The document reportedly contained “thousands of secret files about the CIA’s use of ‘enhanced’ interrogation methods,” including original CIA cables and memos on its use of waterboarding, sleep deprivation and other tactics in “black site” prisons overseas.

Acting Inspector General Christopher Sharpley said the IG’s office would obtain a new copy from the CIA, but that has not happened yet and may never happen.

The deletion of the crucial document by the CIA’s internal watchdog organization has raised concerns on part of the US senator who oversaw the torture probe and relaunched the debate over whether the full report should ever be made available to the public, according to Yahoo News.

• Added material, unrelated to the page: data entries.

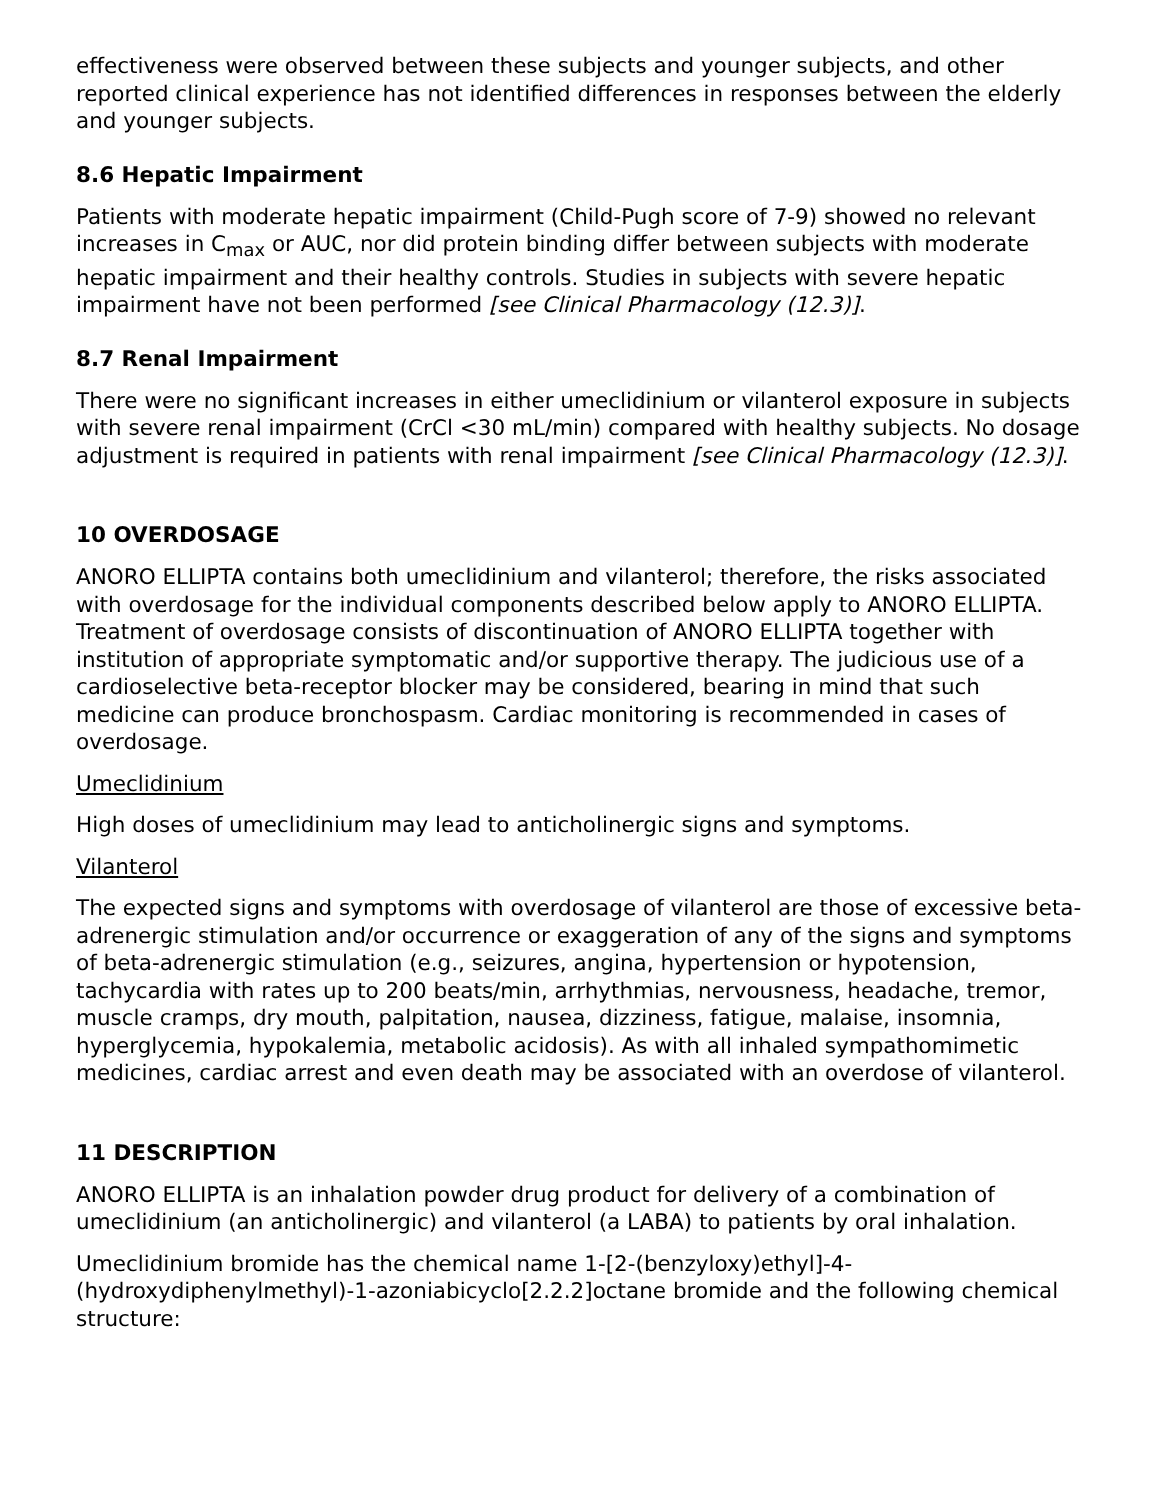effectiveness were observed between these subjects and younger subjects, and other reported clinical experience has not identified differences in responses between the elderly and younger subjects.
8.6 Hepatic Impairment
Patients with moderate hepatic impairment (Child-Pugh score of 7-9) showed no relevant increases in C<sub>max</sub> or AUC, nor did protein binding differ between subjects with moderate hepatic impairment and their healthy controls. Studies in subjects with severe hepatic impairment have not been performed [see Clinical Pharmacology (12.3)].
8.7 Renal Impairment
There were no significant increases in either umeclidinium or vilanterol exposure in subjects with severe renal impairment (CrCl <30 mL/min) compared with healthy subjects. No dosage adjustment is required in patients with renal impairment [see Clinical Pharmacology (12.3)].
10 OVERDOSAGE
ANORO ELLIPTA contains both umeclidinium and vilanterol; therefore, the risks associated with overdosage for the individual components described below apply to ANORO ELLIPTA. Treatment of overdosage consists of discontinuation of ANORO ELLIPTA together with institution of appropriate symptomatic and/or supportive therapy. The judicious use of a cardioselective beta-receptor blocker may be considered, bearing in mind that such medicine can produce bronchospasm. Cardiac monitoring is recommended in cases of overdosage.
Umeclidinium
High doses of umeclidinium may lead to anticholinergic signs and symptoms.
Vilanterol
The expected signs and symptoms with overdosage of vilanterol are those of excessive beta-adrenergic stimulation and/or occurrence or exaggeration of any of the signs and symptoms of beta-adrenergic stimulation (e.g., seizures, angina, hypertension or hypotension, tachycardia with rates up to 200 beats/min, arrhythmias, nervousness, headache, tremor, muscle cramps, dry mouth, palpitation, nausea, dizziness, fatigue, malaise, insomnia, hyperglycemia, hypokalemia, metabolic acidosis). As with all inhaled sympathomimetic medicines, cardiac arrest and even death may be associated with an overdose of vilanterol.
11 DESCRIPTION
ANORO ELLIPTA is an inhalation powder drug product for delivery of a combination of umeclidinium (an anticholinergic) and vilanterol (a LABA) to patients by oral inhalation.
Umeclidinium bromide has the chemical name 1-[2-(benzyloxy)ethyl]-4-(hydroxydiphenylmethyl)-1-azoniabicyclo[2.2.2]octane bromide and the following chemical structure:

“It’s breathtaking that this could have happened, especially in the inspector general’s office – they’re the ones that are supposed to be providing accountability within the agency itself,” Douglas Cox, a City University of New York School of Law professor told Yahoo News, which broke the story. “It makes you wonder what was going on over there?”

Detainees in a holding area at Camp X-Ray at Naval Base Guantanamo Bay, Cuba.–File photo
Detainees in a holding area at Camp X-Ray at Naval Base Guantanamo Bay, Cuba.–File photo

CIA officials explained the blunder to Senate investigators as an “inadvertent” mistake by the inspector general.

A CIA spokesman told Michael Isikoff, Yahoo’s Chief Investigative Correspondent, about another unopened computer disk with the complete 6,700-page report “which has been, and still is, locked in a vault at agency headquarters.”

“I can assure you that the CIA has retained a copy,” the CIA’s chief of public affairs, Dean Boyd, told Isikoff in an email.

After a US Court of Appeals ruled last week that the document does not fall under the Freedom of Information Act, questions arose over whether it would ever be made public.

It is possible that the deletion of the report is part of a wider strategy to release its findings to as few people as possible. The CIA retains a copy of the full classified report, but is apparently awaiting the conclusion of an ongoing legal battle over the document before any other copies are distributed.

The episode is humiliating for the CIA Inspector General and has inflamed human rights advocates who are hoping for the report to be made public. The full report remains classified, although a 500-page executive summary was released into the public domain.

A federal appeals court panel recently blocked an effort to reveal the full report under the open records law, claiming that it “always has been a congressional document.”

According to Yahoo News, the appeals court was not notified that the inspector general’s copy of the report was destroyed.